# WHAT THE TASK ASKS
Using the entries below, write out the line with "UV-Strahlung und Schädlingsbefall.", the line with "izjave najugodnejšega dražitelja", and every line in between, exactly as each is written.

*** EXCERPTED DATA Section Begins ***

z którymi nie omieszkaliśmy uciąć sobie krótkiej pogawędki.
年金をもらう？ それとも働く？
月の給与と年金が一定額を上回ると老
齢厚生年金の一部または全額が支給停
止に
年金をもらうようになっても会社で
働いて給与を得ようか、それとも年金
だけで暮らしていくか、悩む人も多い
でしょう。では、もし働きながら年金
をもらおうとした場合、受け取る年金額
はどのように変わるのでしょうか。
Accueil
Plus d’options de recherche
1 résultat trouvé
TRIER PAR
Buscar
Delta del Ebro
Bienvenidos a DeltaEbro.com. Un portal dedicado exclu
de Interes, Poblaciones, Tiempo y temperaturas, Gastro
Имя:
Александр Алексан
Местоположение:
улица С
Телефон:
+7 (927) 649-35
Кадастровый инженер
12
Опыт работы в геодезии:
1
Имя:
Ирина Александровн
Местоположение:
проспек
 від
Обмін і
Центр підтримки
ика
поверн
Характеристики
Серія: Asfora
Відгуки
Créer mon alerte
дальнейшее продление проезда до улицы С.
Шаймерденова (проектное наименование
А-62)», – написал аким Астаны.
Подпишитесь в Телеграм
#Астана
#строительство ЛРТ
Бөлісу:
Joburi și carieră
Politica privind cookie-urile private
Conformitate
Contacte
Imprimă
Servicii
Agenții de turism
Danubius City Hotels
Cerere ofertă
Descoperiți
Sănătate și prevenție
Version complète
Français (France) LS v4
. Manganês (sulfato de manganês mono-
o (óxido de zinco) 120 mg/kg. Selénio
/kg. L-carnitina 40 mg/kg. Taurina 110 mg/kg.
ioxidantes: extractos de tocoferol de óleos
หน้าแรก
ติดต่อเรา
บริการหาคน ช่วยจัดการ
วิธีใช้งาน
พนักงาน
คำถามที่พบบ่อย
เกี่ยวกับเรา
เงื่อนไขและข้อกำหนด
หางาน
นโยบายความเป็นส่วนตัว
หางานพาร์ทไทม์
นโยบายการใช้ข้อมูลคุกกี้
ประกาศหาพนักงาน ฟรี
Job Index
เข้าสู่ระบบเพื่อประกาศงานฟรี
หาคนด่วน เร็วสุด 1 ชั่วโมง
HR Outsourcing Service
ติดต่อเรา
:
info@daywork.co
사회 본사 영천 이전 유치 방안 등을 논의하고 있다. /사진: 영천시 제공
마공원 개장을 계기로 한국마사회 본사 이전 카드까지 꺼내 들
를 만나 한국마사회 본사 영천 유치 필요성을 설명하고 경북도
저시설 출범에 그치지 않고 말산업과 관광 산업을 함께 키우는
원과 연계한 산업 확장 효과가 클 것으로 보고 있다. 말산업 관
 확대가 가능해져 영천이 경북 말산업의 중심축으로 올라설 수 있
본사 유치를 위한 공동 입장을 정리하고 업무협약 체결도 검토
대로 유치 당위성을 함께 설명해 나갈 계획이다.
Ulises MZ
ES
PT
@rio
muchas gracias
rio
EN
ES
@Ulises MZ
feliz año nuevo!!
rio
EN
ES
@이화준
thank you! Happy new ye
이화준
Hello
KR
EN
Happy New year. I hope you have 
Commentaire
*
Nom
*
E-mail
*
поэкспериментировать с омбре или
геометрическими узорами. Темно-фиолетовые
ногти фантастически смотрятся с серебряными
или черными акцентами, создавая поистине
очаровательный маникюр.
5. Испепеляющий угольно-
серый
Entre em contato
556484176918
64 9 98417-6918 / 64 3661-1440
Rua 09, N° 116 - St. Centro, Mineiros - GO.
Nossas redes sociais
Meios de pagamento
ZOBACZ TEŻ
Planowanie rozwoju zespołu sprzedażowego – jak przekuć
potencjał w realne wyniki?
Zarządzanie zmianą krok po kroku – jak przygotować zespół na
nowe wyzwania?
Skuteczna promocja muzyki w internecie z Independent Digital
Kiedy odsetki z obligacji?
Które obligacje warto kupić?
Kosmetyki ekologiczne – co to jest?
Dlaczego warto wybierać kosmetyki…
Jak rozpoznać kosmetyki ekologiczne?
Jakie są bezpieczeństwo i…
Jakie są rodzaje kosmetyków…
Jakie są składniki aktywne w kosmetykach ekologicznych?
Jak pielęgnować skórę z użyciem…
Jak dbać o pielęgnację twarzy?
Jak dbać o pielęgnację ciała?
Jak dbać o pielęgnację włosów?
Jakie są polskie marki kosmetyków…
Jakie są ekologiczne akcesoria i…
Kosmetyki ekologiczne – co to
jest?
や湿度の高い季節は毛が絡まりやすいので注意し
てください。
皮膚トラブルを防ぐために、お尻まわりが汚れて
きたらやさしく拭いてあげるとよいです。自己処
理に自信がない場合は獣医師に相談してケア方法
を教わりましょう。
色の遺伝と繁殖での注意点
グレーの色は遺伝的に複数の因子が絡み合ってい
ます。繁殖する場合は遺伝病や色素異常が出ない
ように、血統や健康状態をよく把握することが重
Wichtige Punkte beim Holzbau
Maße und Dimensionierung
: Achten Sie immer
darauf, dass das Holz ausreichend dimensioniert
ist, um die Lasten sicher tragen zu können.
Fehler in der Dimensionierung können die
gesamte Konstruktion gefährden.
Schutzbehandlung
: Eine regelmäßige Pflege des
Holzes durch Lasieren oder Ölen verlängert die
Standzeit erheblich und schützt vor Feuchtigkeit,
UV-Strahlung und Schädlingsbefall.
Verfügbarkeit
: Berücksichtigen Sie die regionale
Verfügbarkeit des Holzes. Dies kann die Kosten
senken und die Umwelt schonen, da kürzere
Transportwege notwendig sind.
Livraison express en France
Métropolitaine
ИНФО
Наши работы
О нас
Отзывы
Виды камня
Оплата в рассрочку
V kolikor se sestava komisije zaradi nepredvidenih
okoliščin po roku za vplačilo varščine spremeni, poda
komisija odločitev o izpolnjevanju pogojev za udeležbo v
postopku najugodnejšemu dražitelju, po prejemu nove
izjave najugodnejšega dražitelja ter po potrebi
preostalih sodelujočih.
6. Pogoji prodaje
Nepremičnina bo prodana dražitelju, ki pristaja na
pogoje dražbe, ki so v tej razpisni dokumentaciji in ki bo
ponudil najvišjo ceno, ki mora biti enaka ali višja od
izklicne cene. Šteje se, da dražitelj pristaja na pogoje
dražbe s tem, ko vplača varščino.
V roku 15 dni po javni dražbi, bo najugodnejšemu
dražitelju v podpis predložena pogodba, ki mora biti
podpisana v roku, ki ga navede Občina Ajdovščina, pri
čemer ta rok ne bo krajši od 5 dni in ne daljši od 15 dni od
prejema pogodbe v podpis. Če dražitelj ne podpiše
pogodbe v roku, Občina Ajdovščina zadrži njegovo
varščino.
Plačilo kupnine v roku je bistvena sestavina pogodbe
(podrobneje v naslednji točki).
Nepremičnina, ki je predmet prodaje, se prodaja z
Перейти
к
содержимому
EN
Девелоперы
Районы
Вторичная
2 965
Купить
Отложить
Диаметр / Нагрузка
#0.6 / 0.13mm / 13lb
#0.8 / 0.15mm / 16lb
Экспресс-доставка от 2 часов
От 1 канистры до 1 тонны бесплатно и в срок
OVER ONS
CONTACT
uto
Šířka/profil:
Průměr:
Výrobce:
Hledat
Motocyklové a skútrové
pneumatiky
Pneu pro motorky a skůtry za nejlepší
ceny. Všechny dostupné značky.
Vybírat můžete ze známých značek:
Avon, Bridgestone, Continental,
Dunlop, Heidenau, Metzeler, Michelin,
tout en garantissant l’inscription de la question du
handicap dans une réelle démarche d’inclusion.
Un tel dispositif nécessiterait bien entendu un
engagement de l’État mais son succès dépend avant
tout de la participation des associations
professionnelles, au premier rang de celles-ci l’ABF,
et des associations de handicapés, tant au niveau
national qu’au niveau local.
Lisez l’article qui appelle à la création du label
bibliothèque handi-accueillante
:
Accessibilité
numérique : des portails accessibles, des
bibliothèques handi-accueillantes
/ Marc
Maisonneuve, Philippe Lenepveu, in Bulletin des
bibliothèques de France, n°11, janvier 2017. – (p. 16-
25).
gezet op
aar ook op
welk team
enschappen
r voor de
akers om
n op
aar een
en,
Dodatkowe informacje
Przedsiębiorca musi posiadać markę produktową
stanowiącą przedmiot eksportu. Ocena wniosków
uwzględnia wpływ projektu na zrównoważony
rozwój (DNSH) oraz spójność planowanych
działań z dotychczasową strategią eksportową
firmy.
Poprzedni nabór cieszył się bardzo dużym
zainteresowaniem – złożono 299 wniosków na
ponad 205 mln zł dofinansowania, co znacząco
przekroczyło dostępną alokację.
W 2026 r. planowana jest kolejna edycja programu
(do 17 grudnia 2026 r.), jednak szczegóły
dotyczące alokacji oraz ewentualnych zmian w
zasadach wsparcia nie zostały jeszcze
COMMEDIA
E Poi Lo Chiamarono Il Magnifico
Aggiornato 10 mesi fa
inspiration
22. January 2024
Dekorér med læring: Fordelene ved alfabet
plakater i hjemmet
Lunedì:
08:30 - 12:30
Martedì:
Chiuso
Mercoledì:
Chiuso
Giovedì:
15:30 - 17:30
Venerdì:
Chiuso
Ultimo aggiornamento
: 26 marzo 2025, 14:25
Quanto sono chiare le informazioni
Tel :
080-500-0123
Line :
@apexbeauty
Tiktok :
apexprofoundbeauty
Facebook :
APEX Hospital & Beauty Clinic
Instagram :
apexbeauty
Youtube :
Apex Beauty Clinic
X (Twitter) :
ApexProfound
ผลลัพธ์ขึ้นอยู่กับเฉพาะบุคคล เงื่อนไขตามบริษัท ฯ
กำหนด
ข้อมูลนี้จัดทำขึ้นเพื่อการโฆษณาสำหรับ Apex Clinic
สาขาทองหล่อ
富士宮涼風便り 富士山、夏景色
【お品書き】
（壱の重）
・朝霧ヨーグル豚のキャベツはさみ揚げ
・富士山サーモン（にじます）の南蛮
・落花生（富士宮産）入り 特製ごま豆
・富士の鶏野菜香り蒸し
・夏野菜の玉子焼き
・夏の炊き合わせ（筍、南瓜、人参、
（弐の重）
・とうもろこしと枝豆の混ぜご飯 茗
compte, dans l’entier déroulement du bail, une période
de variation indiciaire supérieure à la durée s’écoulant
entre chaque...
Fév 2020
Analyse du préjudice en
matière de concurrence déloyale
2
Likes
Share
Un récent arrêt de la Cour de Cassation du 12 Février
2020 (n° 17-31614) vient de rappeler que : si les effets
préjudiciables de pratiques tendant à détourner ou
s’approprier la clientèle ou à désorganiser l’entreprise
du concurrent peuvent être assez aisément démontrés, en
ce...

*** EXCERPTED DATA Section Ends ***

# ANSWER BELOW
UV-Strahlung und Schädlingsbefall.
Verfügbarkeit
: Berücksichtigen Sie die regionale
Verfügbarkeit des Holzes. Dies kann die Kosten
senken und die Umwelt schonen, da kürzere
Transportwege notwendig sind.
Livraison express en France
Métropolitaine
ИНФО
Наши работы
О нас
Отзывы
Виды камня
Оплата в рассрочку
V kolikor se sestava komisije zaradi nepredvidenih
okoliščin po roku za vplačilo varščine spremeni, poda
komisija odločitev o izpolnjevanju pogojev za udeležbo v
postopku najugodnejšemu dražitelju, po prejemu nove
izjave najugodnejšega dražitelja ter po potrebi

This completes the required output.